When I married Bill seventeen years ago I knew he was “picky”
about food, but my love for him made me think that it would be a non-issue.
Turns out it has been a huge issue, especially with the arrival of our first
child, Hailey, who is also an extremely picky eater. As for myself, I love to
eat just about anything, and I really enjoy cooking and trying new recipes. Growing up as one of eight kids, I had some
picky siblings, but with so many of us, my mom could actually make two batches
of a dish; one with onions and one without. I don’t have that luxury, so I end
up opting in favor of the pickiest. Here are some things I have discovered
along the way.
1. After so many years of doing without onions, I
really don’t miss them in a lot of food. Of course there are dishes that
absolutely have to have onions (pico de gallo is at the top of that list), and
I refuse to alter those recipes. But if something calls for onions I either
ignore it altogether, or use onion powder. I have also sometimes cut an onion
into huge pieces, and removed them before serving.
2. Cream of mushroom soup is replaceable. If I am
making a chicken or pork based dish I switch to cream of chicken or cream of
celery. For other recipes I use cream of potato. In fact I have a cheesy potato
recipe that is requested more than any other, and all I did was switch out the
cream of mushroom soup to cream of potato.
3. Most salads are best served “salad bar” style.
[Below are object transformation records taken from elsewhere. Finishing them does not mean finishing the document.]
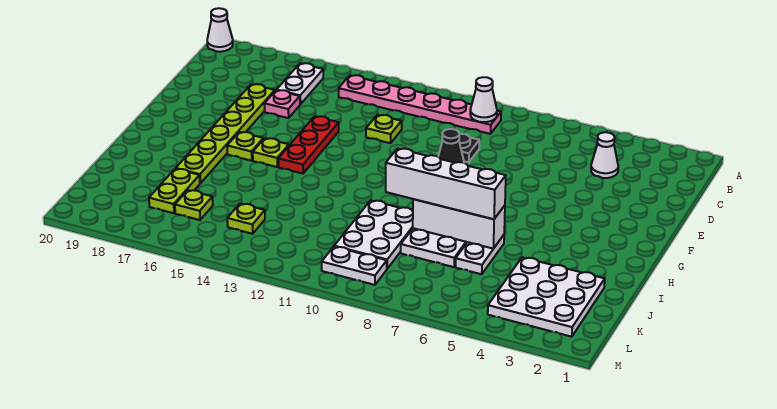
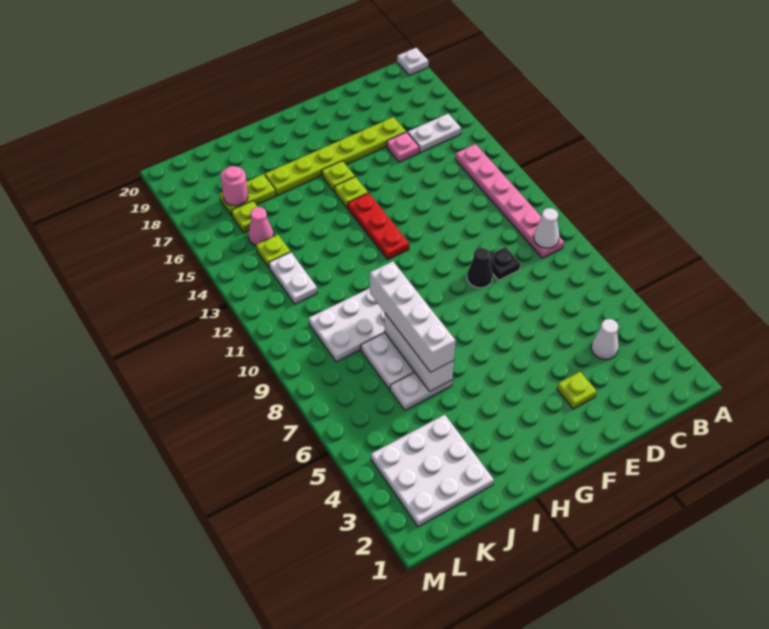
white 1x1 cone [207,8,233,52] -> white 1x1 plate [397,48,428,75]
lime 1x1 plate [366,115,402,143] -> lime 1x1 plate moved to [557,372,597,409]
red 1x3 plate [278,116,339,174] -> red 1x3 plate turned to [348,193,409,259]
none -> pink 1x1 cone [248,207,274,246]
none -> pink 1x1 round brick [221,166,248,206]
white 1x2 plate [322,247,387,285] -> white 1x2 plate moved to [269,252,317,304]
Instead of mixing them all together, keep everything separate, and let diners
make their own salads. You have to chop everything up anyways, and it is
actually easier to save the food if it isn't mixed together already. Then it
can be used for other purposes (omelets, pizza toppings, etc.)
4. Make individual pizzas instead of one or two
large ones. Kids (and adults) enjoy creating their own pizza pie. I usually use
Rhode’s Texas rolls (found in the frozen food section). After they thaw for a
few hours, each one is the perfect size to roll out into an individual size
pizza. You can rest assured that your son’s olive didn't accidentally jump onto
your husband’s half of the pizza.
5. A mesh strainer is your best friend. Seriously,
I saw this sink strainer (never used it for that) while shopping one day, and a
whole new world was opened up to me. I run so many things through it! Spaghetti
sauce and jarred salsa (to remove the onions, chunk tomatoes, peppers and
mushrooms), which leaves the flavor, and a smooth texture. Whenever I use a
seasoning packet, I mix the entire packet with the required amount of water,
let it sit for a few minutes (to reconstitute the offending onions), and then
pour it through the mesh strainer over the dish.
I hope some of these tips help chefs struggling to cook for
picky eaters. After seventeen years I don’t complain as much (maybe only twice
a week) about not being able to cook “real” food. These cheats have really
helped me though, especially when I don’t have to hear how much somebody
detests something I made. Bill and the kids know that although I am willing to make
these changes at home, if they are dining in someone else’s presence, they just
have to grin and bear it, or swallow it as the case may be.